Dear Norm, I was interested in your response to the restaurateur who had become bored with his core business right when he acquired the mastery necessary to use it as a platform to build a much larger company. As a result, he went to the “new, new thing” too soon and ran into trouble. I completely identify with him. What should we entrepreneurs do when we get bored with the successful business we’re in the midst of building?
--Michael Spraggins, owner, Spraggins Inc., Orlando
As I’ve noted, boredom is an occupational hazard for entrepreneurs. We tend to be a restless lot and need constant stimulation.
Boredom becomes problematic when it leads to bad decisions. But even then, mistakes can teach us quite a bit about who we are and what we want. That kind of self-knowledge is crucial to having a long and successful business career.
Michael Spraggins, the author of the question above, is a classic example. His company distributes and installs products such as cabinets, countertops, and flooring to homebuilders and apartment developers. He took the company over from his father about 20 years ago, when it was 10 years old and had 14 employees. Today, it has 65 employees, does $20 million in sales annually, and is growing rapidly.
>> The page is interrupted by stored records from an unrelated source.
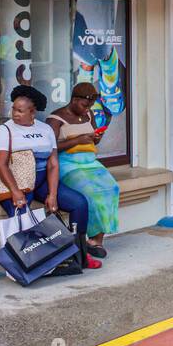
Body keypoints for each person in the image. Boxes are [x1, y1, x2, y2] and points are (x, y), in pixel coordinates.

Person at [0, 85, 99, 270]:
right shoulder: (5, 130)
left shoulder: (45, 129)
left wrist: (52, 194)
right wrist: (16, 192)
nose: (14, 113)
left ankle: (79, 254)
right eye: (13, 109)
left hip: (41, 181)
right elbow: (0, 164)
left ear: (33, 112)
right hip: (18, 184)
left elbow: (53, 163)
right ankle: (33, 263)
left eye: (20, 110)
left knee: (79, 203)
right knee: (23, 215)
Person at [47, 81, 121, 259]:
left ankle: (96, 240)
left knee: (112, 188)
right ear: (74, 99)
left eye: (89, 105)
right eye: (83, 104)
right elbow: (50, 147)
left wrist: (96, 137)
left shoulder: (88, 114)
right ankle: (89, 237)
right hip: (68, 164)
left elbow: (93, 141)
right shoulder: (55, 119)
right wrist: (77, 140)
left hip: (90, 161)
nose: (86, 108)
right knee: (91, 192)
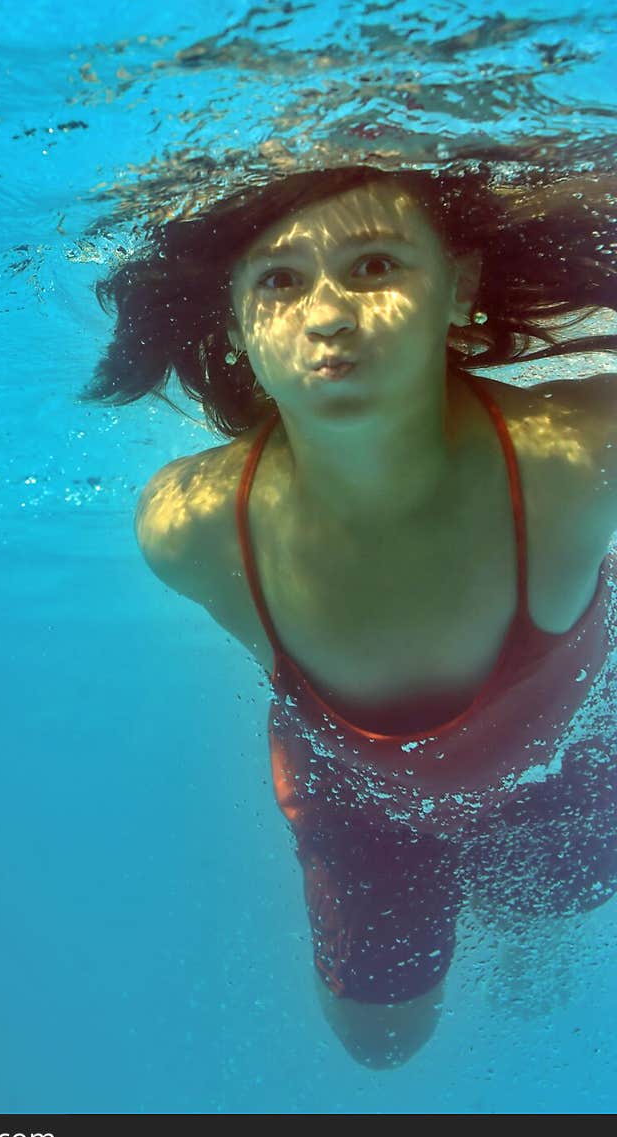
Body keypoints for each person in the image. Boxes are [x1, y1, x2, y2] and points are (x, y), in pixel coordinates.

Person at [79, 163, 617, 1069]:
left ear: (462, 287)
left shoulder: (577, 457)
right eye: (280, 280)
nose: (327, 317)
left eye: (374, 266)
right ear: (239, 322)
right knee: (383, 1046)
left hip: (556, 760)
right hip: (362, 804)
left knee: (562, 898)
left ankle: (526, 924)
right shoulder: (193, 527)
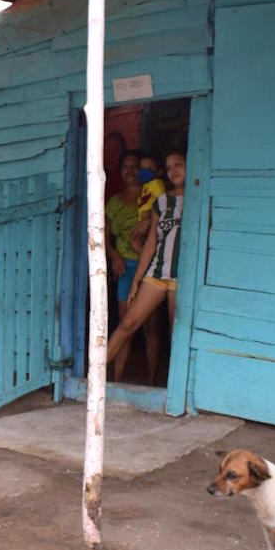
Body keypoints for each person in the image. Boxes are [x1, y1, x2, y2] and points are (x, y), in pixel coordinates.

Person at [106, 149, 186, 376]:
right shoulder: (162, 201)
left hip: (182, 277)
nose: (173, 171)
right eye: (169, 168)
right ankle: (95, 377)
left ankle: (172, 391)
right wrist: (136, 282)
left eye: (178, 165)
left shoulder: (197, 199)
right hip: (157, 273)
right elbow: (151, 243)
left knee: (175, 335)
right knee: (129, 323)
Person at [105, 149, 162, 384]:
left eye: (135, 166)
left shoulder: (155, 194)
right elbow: (102, 234)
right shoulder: (115, 201)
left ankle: (152, 382)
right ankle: (115, 381)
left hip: (151, 267)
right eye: (125, 166)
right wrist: (114, 255)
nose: (130, 171)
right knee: (125, 325)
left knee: (151, 327)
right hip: (126, 267)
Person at [130, 152, 166, 253]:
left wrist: (149, 219)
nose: (144, 171)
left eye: (150, 169)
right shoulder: (146, 186)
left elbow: (163, 204)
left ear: (159, 172)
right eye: (142, 168)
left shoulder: (156, 184)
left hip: (154, 224)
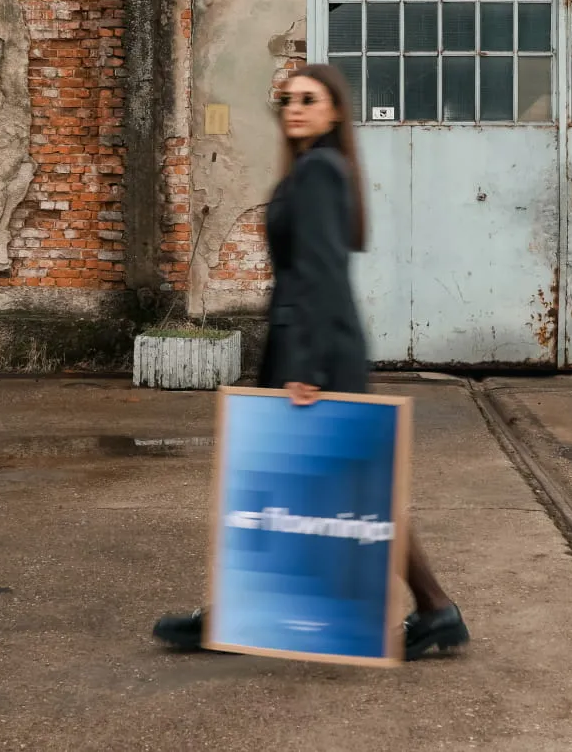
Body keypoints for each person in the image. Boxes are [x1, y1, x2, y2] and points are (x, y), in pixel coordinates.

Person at [153, 64, 469, 661]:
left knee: (315, 488)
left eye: (309, 99)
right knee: (327, 488)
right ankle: (432, 609)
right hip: (313, 343)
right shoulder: (312, 169)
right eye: (288, 99)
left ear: (333, 113)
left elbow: (321, 272)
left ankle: (238, 616)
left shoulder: (320, 170)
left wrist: (305, 368)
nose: (294, 108)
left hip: (315, 351)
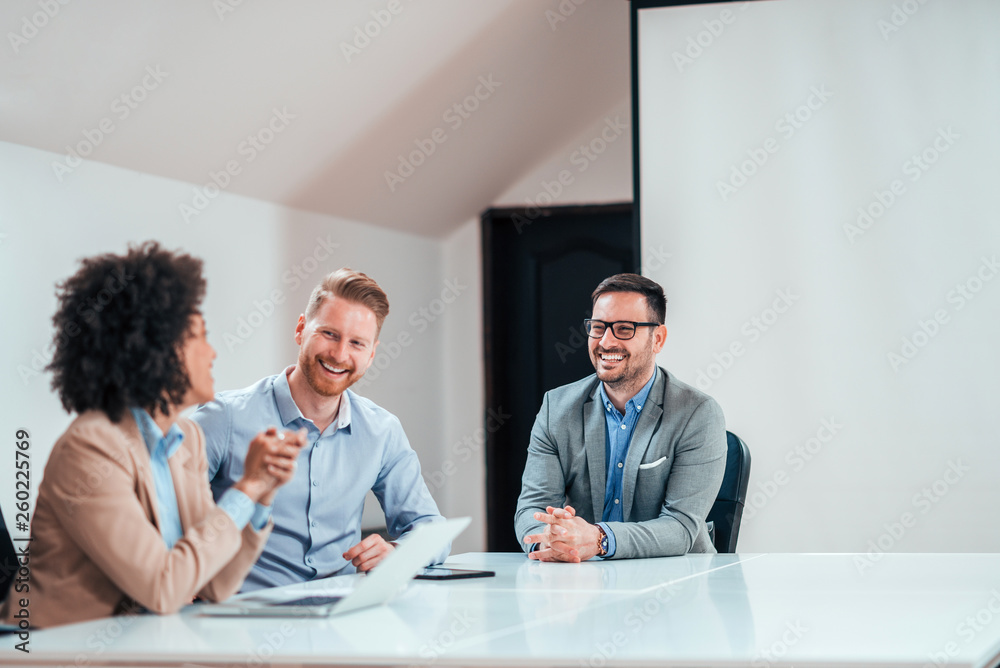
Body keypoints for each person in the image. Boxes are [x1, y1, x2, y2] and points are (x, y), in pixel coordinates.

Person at [0, 242, 304, 629]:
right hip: (58, 652)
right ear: (155, 347)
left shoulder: (187, 439)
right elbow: (164, 588)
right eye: (199, 335)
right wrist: (244, 489)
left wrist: (262, 493)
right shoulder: (89, 446)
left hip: (145, 643)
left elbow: (217, 584)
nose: (212, 353)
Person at [192, 267, 447, 591]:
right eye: (329, 334)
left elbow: (431, 528)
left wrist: (397, 552)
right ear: (301, 329)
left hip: (338, 622)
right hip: (241, 617)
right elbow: (164, 518)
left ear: (371, 355)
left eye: (356, 343)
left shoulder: (382, 431)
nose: (340, 354)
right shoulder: (224, 418)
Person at [515, 273, 727, 562]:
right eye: (598, 327)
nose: (606, 341)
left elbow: (680, 526)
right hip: (584, 575)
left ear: (658, 339)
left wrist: (600, 540)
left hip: (676, 581)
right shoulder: (557, 407)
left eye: (624, 329)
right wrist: (550, 543)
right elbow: (533, 507)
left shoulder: (697, 414)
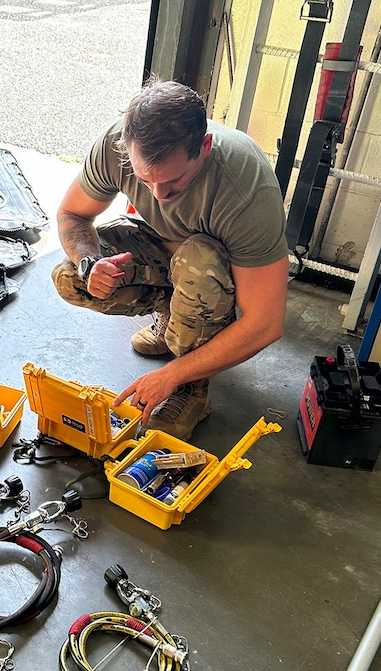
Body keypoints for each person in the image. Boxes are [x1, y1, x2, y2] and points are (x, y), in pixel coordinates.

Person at [52, 80, 288, 440]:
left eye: (173, 181)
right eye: (145, 181)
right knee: (70, 276)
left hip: (215, 271)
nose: (159, 196)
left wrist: (172, 374)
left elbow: (265, 323)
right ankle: (173, 317)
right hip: (165, 253)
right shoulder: (117, 144)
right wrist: (89, 263)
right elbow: (71, 214)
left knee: (197, 264)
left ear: (204, 147)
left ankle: (191, 386)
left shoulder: (247, 190)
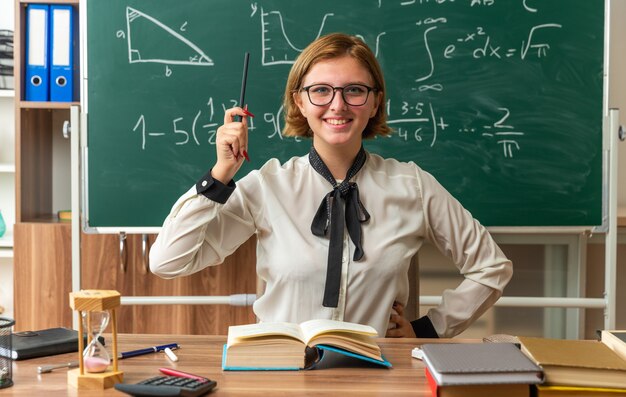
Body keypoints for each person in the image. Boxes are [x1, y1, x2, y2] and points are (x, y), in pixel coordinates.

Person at [149, 32, 512, 338]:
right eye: (321, 91)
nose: (337, 105)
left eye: (354, 90)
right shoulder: (267, 186)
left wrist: (430, 329)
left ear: (374, 103)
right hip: (280, 376)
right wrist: (220, 174)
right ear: (300, 102)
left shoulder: (412, 186)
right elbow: (168, 262)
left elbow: (491, 266)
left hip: (379, 376)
His boredom problem surfaced about 15 years ago. By then, he’d figured out the business and was itching for new challenges. He proceeded to open several locations and launch two businesses. After losing a lot of money and creating a lot of chaos, he realized his mistake in trying to grow too fast and do too much. Fortunately, he pulled back before the damage became irreversible. In hindsight, he realized it was boredom that had gotten him into trouble. He wanted me to suggest what he should have done differently.
That’s very hard to say, if only because Michael learned a tremendous amount about himself and the business from the experience. For example, he realized that he’s a “new thing guy,” as he calls it, who likes to innovate and launch ventures but then needs to put other people in charge. “I think of myself as kind of a strategist-coach, not really a team leader,” he says.
With that new bit of self-knowledge, he decided to hire a president to run his main business full time. When he later founded a not-for-profit that franchises clinics and hospitals in Africa, he hired a full-time executive director to run the show. Michael spends about a third of his time on the not-for-profit. “It runs really well and is growing like crazy,” he told me. He says the same about the for-profit business.
In fact, I was struck by how happy Michael seems to be. He’s married with three kids and says he has all the time and money he needs. The recession was brutal to his business, as it was to all construction-related businesses, but his company has bounced back and is well on its way to recovering.
Would Michael be in such great shape if he hadn’t gone through that period of disastrous overexpansion? I don’t think so. Some of us need to get whacked in the head before we can discover deeper truths about ourselves and make the necessary adjustments. If we’re lucky, we learn more constructive ways to deal with boredom and maybe even ways to avoid getting bored in the first place. I needed to pass through the dark night of Chapter 11 to see the light. From that perspective, I’d say Michael got off easy.